APPLICA LA LETTURA
A – Da quali capi è stata assolta Yrina Gayli secondo l'elenco degli assolti?
B – Riassumi l'elenco degli assolti in due frasi.
C – Spiega in una frase per quale motivo, secondo l'elenco degli assolti, Pasquale Antonazzo è stato assolto dal reato di cui al capo 68.

ESTRATTO DELLA FONTE
◇ ◇ ◇ ◇
Ecco invece gli assolti: Mohamed Emam Taha Abd El Latif è stato assolto dal reato di cui al capo 76 perché il fatto non costituisce reato
; Giuliano Anderlini dal reato di cui al capo 63 perché il fatto non costituisce reato
; Pasquale Antonazzo dal reato di cui al capo 68 perché il fatto non sussiste
; Manuela Aquilanti dal reato di cui al capo 75 perché il fatto non costituisce reato
; Salvatore Barra dal reato di cui al capo 35 per non avere commesso il fatto
; Antonio Bassetto dal reato di cui al capo 79 perché il fatto non costituisce reato
; Claudio Cannizzaro dal reato di cui al capo 59 perché il fatto non costituisce reato
; Marco Cassago dal reato di cui al capo 65 perché il fatto non costituisce reato
; Luca Congiu dal reato di cui al capo 61 perché il fatto non costituisce reato
; Francesco Cottone dal reato di cui al capo 66 perché il fatto non costituisce reato
; Yrina Gayli dai reati di cui ai capi 19, 20 e 21 per non avere commesso il fatto
; Maria Rita Gennaro dal reato di cui al capo 72 perché il fatto non costituisce reato
; Antonino Guarnaccia dai reati di cui ai capi 80.1, 80.2 e 80.3 per non avere commesso il fatto
; Maurizio Li Calzi dal reato di cui al capo 72 perché il fatto non costituisce reato
; Maria Marino dal reato di cui al capo 72 perché il fatto non costituisce reato
; Girrabet Gabriele Ohannassian dal reato di cui al capo 75 perché il fatto non costituisce reato
; Claudio Perversi dal reato di cui al capo 86 perché il fatto non costituisce reato
; infine Tindaro Silvestro è stato assolto dal reato di cui al capo 63 perché il fatto non costituisce reato
.
◇ ◇ ◇ ◇
ELENCO DEI DATI
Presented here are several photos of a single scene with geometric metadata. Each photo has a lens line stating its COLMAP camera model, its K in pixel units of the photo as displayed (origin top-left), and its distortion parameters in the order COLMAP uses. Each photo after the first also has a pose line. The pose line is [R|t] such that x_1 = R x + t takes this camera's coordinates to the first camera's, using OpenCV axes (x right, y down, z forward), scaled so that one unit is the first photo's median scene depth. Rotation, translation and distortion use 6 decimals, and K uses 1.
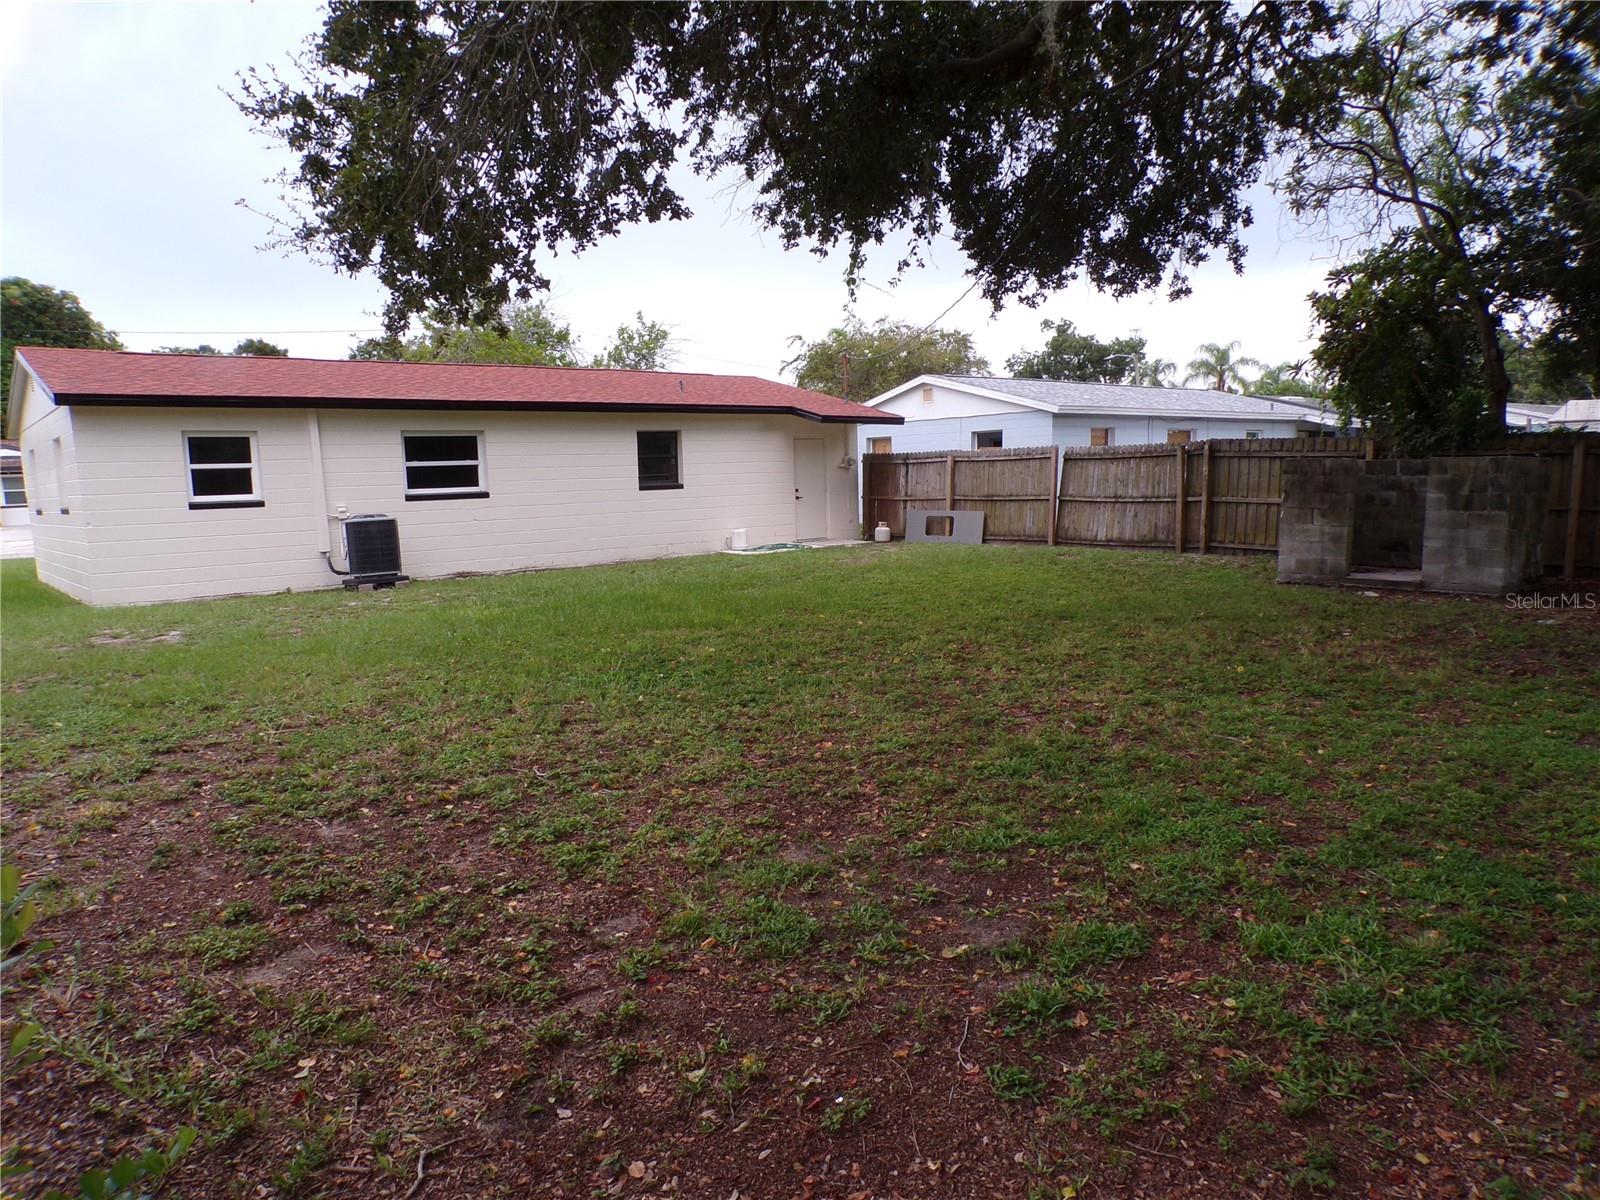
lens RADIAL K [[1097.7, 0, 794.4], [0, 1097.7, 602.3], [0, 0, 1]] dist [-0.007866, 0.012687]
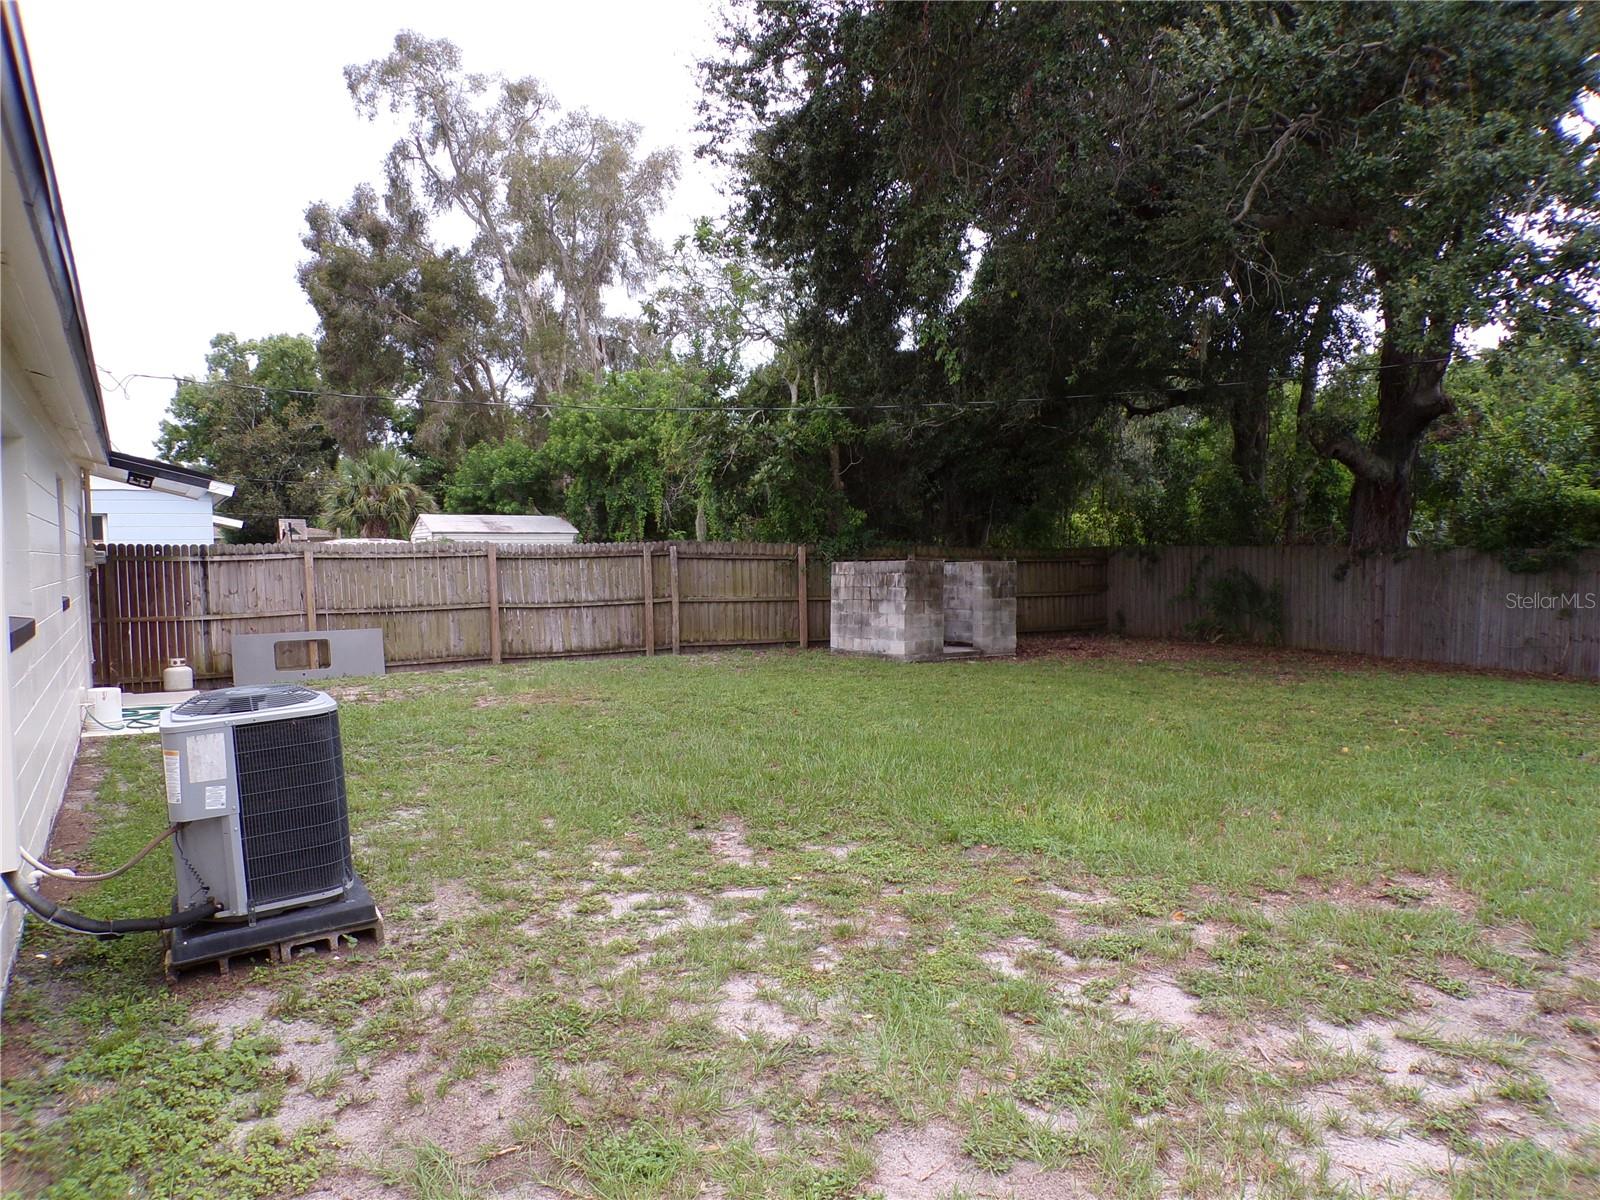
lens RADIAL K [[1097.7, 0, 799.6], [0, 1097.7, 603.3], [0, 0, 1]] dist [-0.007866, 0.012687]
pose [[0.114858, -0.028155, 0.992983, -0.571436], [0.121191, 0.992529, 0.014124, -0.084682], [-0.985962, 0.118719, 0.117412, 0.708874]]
◇ ◇ ◇ ◇
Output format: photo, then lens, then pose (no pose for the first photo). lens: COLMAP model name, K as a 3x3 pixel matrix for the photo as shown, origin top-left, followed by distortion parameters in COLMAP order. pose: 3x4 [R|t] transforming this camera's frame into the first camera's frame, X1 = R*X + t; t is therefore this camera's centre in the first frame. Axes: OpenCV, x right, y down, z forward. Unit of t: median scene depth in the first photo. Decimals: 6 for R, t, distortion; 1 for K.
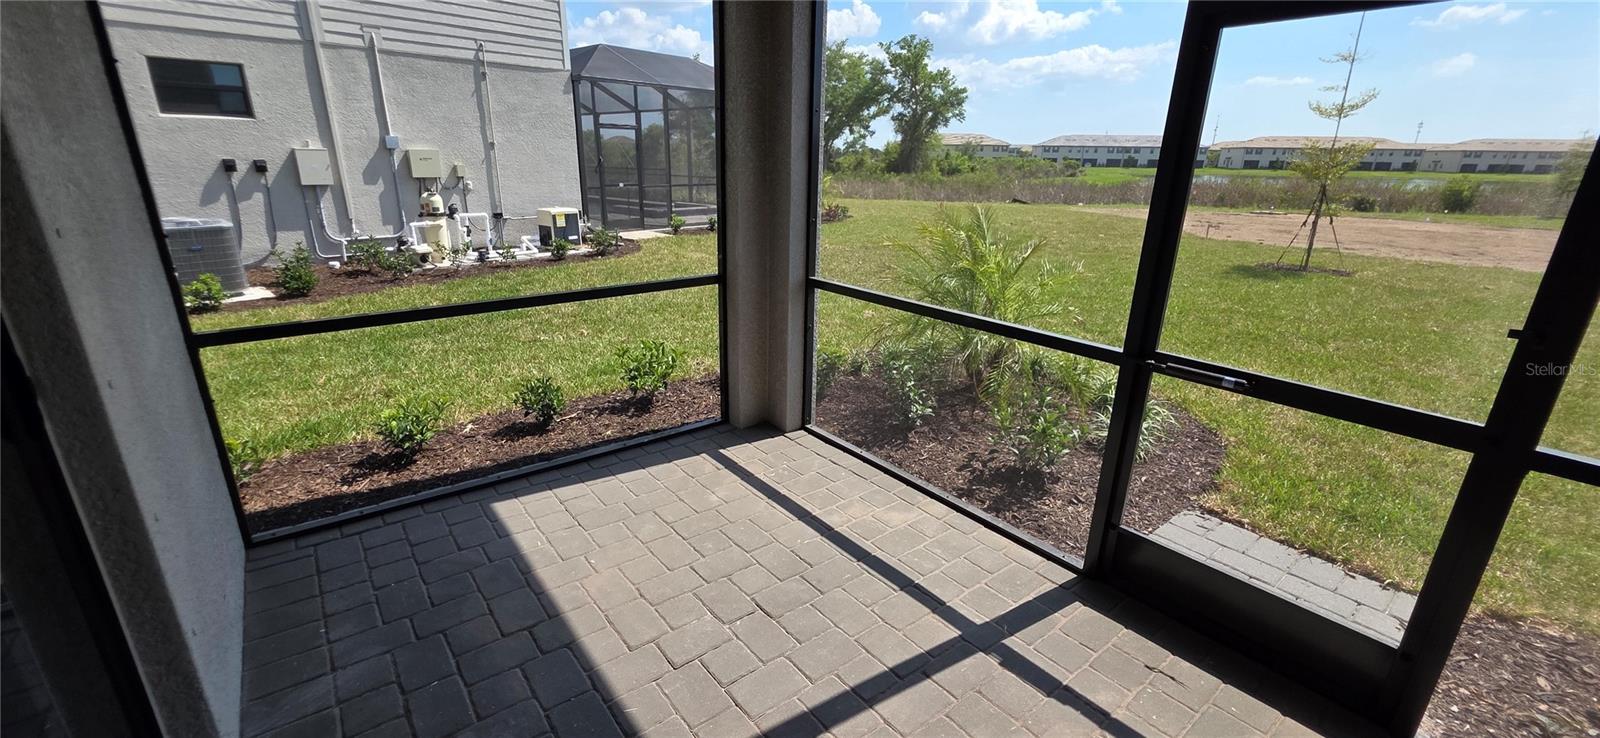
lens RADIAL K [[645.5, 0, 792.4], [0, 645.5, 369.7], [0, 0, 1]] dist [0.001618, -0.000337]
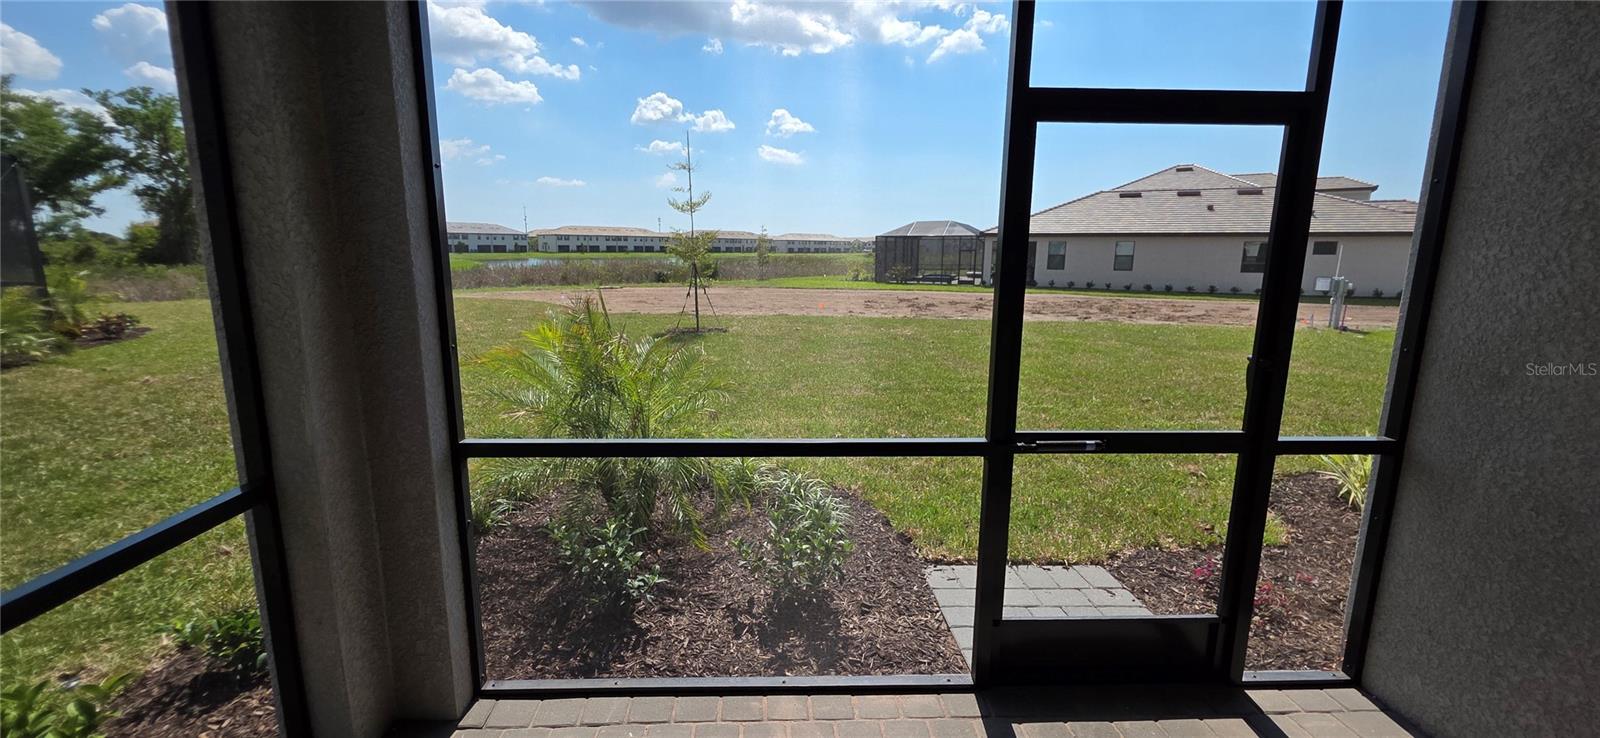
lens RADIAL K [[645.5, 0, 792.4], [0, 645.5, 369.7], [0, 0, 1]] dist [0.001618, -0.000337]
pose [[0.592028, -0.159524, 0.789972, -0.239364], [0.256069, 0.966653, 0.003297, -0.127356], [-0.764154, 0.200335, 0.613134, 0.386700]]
◇ ◇ ◇ ◇
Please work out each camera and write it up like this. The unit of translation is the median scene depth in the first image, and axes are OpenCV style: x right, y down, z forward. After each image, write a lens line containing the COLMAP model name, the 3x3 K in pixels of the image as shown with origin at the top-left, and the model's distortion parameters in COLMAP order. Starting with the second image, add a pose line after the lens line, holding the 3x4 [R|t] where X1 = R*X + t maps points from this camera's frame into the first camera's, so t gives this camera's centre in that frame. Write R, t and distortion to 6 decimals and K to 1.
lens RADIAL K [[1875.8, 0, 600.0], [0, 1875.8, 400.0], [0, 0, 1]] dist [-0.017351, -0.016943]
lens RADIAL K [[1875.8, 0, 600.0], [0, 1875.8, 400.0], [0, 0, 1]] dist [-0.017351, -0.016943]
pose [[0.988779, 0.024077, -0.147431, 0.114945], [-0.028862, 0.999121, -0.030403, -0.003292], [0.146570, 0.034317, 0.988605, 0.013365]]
◇ ◇ ◇ ◇
SOLUZIONI DEI COMPITI
A – Dai reati di cui ai capi 19, 20 e 21.

B – L'elenco riporta gli imputati assolti, ciascuno dal reato di uno o più capi indicati per numero. Per la maggior parte l'assoluzione è pronunciata perché il fatto non costituisce reato, mentre Salvatore Barra, Yrina Gayli e Antonino Guarnaccia sono assolti per non avere commesso il fatto e Pasquale Antonazzo perché il fatto non sussiste.

C – Pasquale Antonazzo è stato assolto dal reato di cui al capo 68 perché il fatto non sussiste.